4.6/10
Senior Film Conservator

A definitive 4.6/10 rating for a film that redefined the boundaries of cult cinema. Viva Buddy remains a cornerstone of transgressive art.
If you have a soft spot for weird, forgotten shorts from the thirties, yeah, give this a whirl. It's not high art, but it’s got a certain rattled energy that’s hard to hate. If you’re looking for a serious western or even a well-paced story, you’ll probably want to skip this and go watch Speed for the hundredth time instead.
The whole thing kicks off in a cantina that feels like it’s held together by nothing but stage glue and enthusiasm. Pancho storms in, acting like he owns the place, and honestly, the sheer audacity of his entrance is the best part of the whole film.

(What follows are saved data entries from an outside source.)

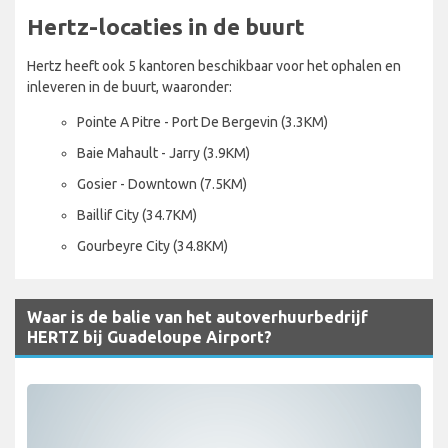
Hertz-locaties in de buurt
Hertz heeft ook 5 kantoren beschikbaar voor het ophalen en
inleveren in de buurt, waaronder:
Pointe A Pitre - Port De Bergevin (3.3KM)
Baie Mahault - Jarry (3.9KM)
Gosier - Downtown (7.5KM)
Baillif City (34.7KM)
Gourbeyre City (34.8KM)
Waar is de balie van het autoverhuurbedrijf
HERTZ bij Guadeloupe Airport?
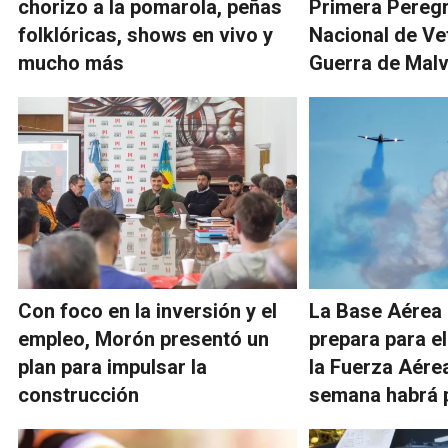
chorizo a la pomarola, peñas
Primera Peregr
folklóricas, shows en vivo y
Nacional de Ve
mucho más
Guerra de Malv
Con foco en la inversión y el
La Base Aérea
empleo, Morón presentó un
prepara para el
plan para impulsar la
la Fuerza Aérea
construcción
semana habrá 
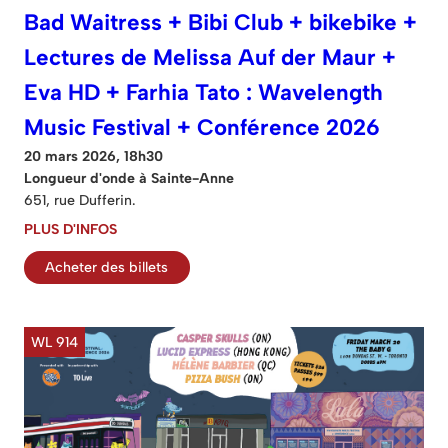
Bad Waitress + Bibi Club + bikebike +
Lectures de Melissa Auf der Maur +
Eva HD + Farhia Tato : Wavelength
Music Festival + Conférence 2026
20 mars 2026, 18h30
Longueur d'onde à Sainte-Anne
651, rue Dufferin.
PLUS D'INFOS
Acheter des billets
WL 914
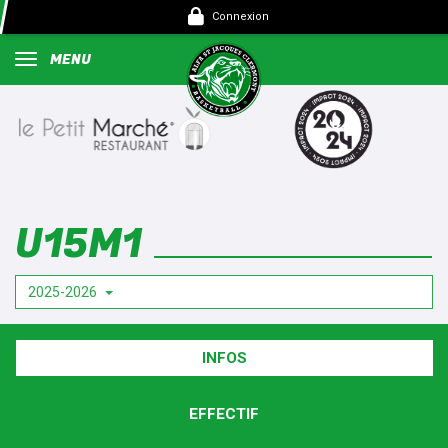
Panneau de gestion des cookies
Connexion
MENU
U15M1
2025-2026
INFOS
EFFECTIF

It’s a parody of Viva Villa!, which is funny because the movie itself feels like it’s barely holding onto its own plot. Buddy isn't exactly the sharpest tool in the shed, but he’s determined, which is really all you need for a flick like this. 🤠
Watching these old shorts is like digging through a junk drawer. You find some rusted paperclips, a dead battery, and maybe a perfectly good marble. Viva Buddy is definitely the marble. It doesn't do much, it’s a bit chipped, but it rolls fine.
It’s not trying to reinvent the wheel like Skyscraper Souls might have tried to do in its own way. It just wants to shoot some blanks, make a mess, and get to the credits before anyone realizes it’s mostly just noise. Honestly? I respect the hustle.

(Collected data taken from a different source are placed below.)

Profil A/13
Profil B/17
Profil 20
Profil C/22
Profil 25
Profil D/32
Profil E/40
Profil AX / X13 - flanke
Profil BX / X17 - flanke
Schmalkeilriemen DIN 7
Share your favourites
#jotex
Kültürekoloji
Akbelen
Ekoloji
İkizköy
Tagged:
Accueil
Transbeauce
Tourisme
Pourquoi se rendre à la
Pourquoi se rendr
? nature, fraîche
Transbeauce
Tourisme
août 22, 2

The pacing is all over the place. It jumps from a standoff to a chase without bothering to explain why anyone is even running. It just felt like the director realized they were running out of film stock and decided to just go for it.
Is it better than White Zombie? No. But it’s not trying to be. Sometimes you don't want a mood piece; you just want to see someone get hit with a prop chair. Mission accomplished.